MATERIAL PROVIDED Block Start
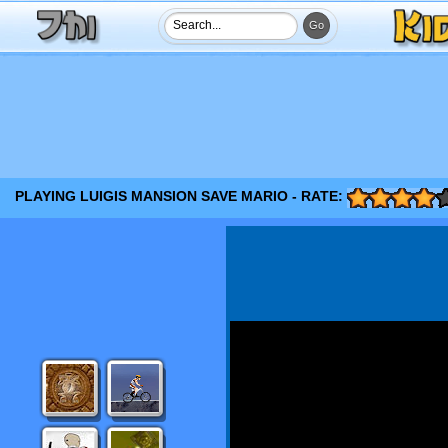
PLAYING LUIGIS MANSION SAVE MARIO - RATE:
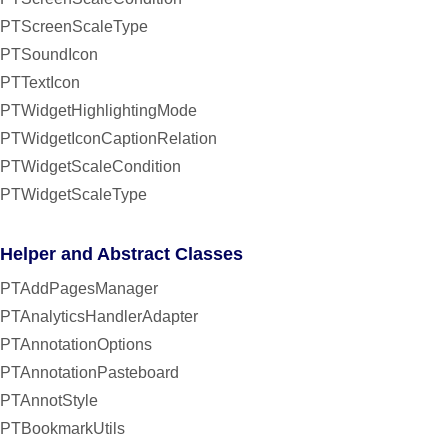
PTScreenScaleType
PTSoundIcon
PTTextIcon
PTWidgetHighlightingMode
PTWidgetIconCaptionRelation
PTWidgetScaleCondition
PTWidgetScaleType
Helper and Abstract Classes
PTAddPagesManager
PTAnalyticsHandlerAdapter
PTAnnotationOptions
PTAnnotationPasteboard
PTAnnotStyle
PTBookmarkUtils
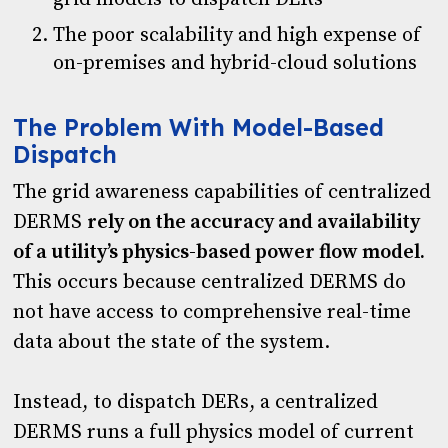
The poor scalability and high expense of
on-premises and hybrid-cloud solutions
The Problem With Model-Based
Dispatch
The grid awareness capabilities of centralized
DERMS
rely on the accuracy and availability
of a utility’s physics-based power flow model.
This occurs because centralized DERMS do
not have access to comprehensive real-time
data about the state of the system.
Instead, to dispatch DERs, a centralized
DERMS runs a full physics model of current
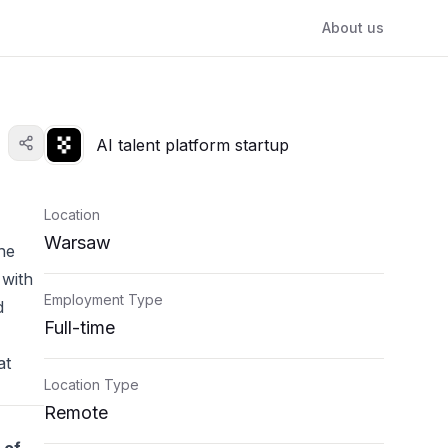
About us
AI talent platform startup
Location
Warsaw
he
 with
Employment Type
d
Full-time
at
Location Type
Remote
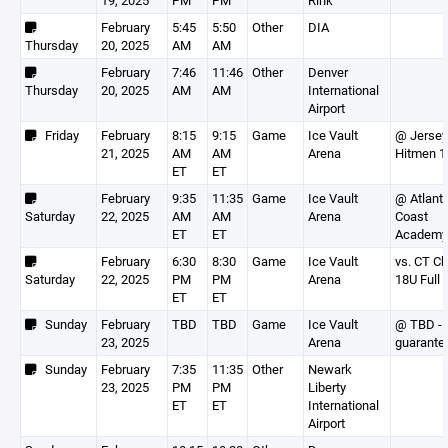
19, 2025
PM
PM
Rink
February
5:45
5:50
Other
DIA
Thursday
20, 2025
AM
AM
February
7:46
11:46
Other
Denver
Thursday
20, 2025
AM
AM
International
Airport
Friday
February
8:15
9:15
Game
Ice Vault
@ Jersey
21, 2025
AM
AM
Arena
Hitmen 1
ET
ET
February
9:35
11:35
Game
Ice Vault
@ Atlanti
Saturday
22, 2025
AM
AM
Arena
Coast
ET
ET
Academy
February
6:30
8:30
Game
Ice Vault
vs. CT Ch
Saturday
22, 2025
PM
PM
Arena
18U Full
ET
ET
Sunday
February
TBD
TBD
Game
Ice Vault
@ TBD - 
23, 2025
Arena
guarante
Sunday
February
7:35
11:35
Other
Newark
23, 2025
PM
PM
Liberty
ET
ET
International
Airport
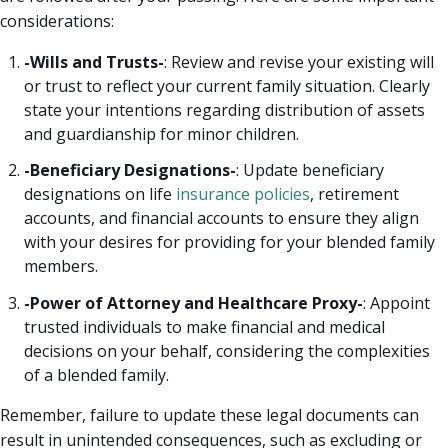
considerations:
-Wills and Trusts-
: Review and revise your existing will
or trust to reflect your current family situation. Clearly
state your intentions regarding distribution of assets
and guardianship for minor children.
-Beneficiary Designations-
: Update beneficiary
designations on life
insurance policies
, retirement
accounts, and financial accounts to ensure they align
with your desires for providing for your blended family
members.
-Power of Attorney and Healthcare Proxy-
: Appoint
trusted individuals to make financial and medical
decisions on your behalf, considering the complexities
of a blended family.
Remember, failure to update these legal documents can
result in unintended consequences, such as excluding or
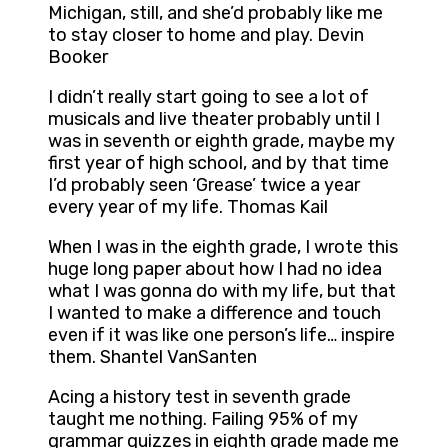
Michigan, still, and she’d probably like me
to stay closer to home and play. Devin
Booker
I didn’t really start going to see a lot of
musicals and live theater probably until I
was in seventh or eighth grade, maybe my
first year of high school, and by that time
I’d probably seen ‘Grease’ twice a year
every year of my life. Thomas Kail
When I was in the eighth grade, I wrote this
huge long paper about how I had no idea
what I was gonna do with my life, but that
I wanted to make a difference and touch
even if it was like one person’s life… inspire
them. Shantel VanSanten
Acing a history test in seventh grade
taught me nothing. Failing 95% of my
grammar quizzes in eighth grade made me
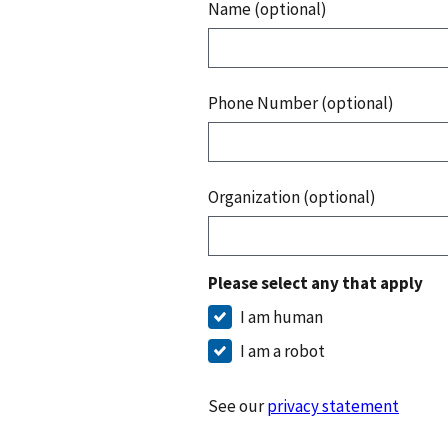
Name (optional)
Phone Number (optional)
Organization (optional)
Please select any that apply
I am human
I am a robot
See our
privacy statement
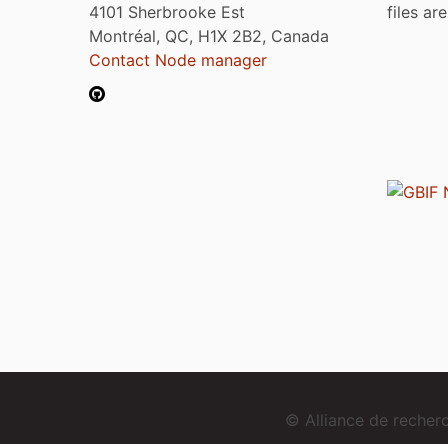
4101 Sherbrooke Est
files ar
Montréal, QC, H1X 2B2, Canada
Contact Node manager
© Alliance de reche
MATERIAL PROVIDED Block End
MATERIAL PROVIDED Block Start
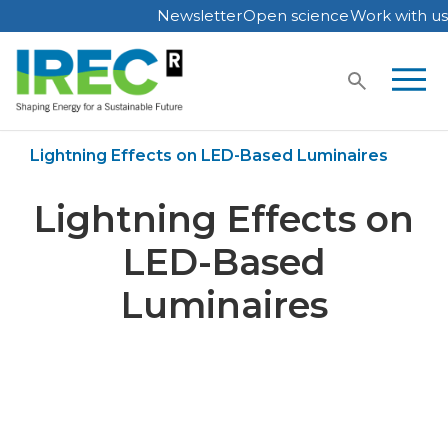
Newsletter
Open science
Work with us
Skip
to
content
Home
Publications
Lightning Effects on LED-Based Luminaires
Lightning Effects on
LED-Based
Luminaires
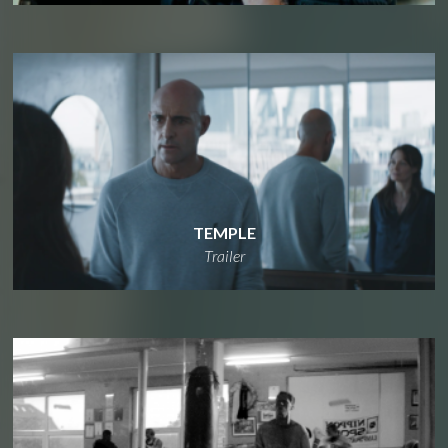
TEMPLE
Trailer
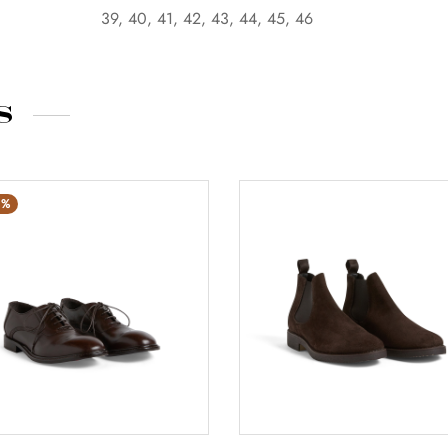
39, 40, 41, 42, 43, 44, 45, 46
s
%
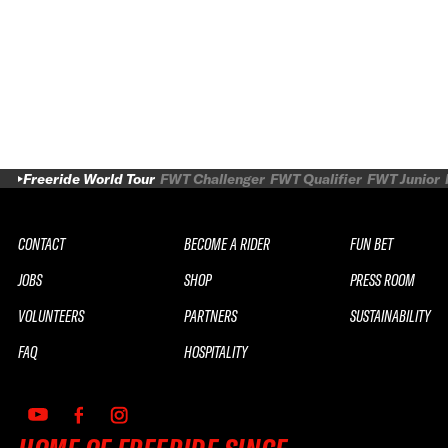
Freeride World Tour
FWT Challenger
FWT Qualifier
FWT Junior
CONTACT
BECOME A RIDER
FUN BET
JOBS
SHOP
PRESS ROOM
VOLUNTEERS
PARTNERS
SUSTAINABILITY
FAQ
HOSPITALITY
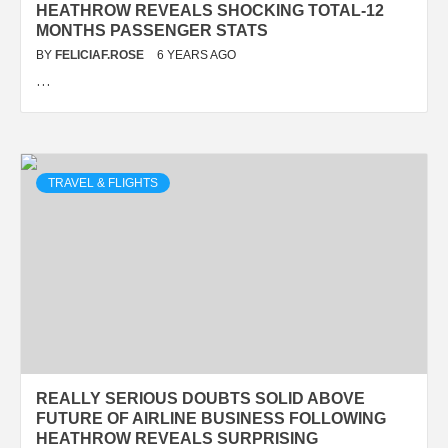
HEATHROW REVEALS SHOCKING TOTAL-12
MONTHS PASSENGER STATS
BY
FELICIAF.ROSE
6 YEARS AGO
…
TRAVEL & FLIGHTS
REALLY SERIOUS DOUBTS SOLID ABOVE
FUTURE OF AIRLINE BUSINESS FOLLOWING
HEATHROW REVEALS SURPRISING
MATERIAL PROVIDED Block End
AIM OF THE TASK
The answer should consist of every line above in which "grade" appears.

SOLUTION TO THIS EXERCISE
was in seventh or eighth grade, maybe my
When I was in the eighth grade, I wrote this
Acing a history test in seventh grade
grammar quizzes in eighth grade made me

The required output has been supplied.